# Exercise
Turn the lines of text in each entry below into a numbered list, skipping any blank lines.
::: Given entries
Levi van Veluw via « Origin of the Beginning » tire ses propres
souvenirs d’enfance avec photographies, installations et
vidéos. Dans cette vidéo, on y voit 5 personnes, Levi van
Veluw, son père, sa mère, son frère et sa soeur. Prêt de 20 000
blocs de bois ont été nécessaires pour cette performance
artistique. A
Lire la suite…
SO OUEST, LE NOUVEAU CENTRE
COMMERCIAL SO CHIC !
::::::
# Answer
1. Levi van Veluw via « Origin of the Beginning » tire ses propres
2. souvenirs d’enfance avec photographies, installations et
3. vidéos. Dans cette vidéo, on y voit 5 personnes, Levi van
4. Veluw, son père, sa mère, son frère et sa soeur. Prêt de 20 000
5. blocs de bois ont été nécessaires pour cette performance
6. artistique. A
7. Lire la suite…
8. SO OUEST, LE NOUVEAU CENTRE
9. COMMERCIAL SO CHIC !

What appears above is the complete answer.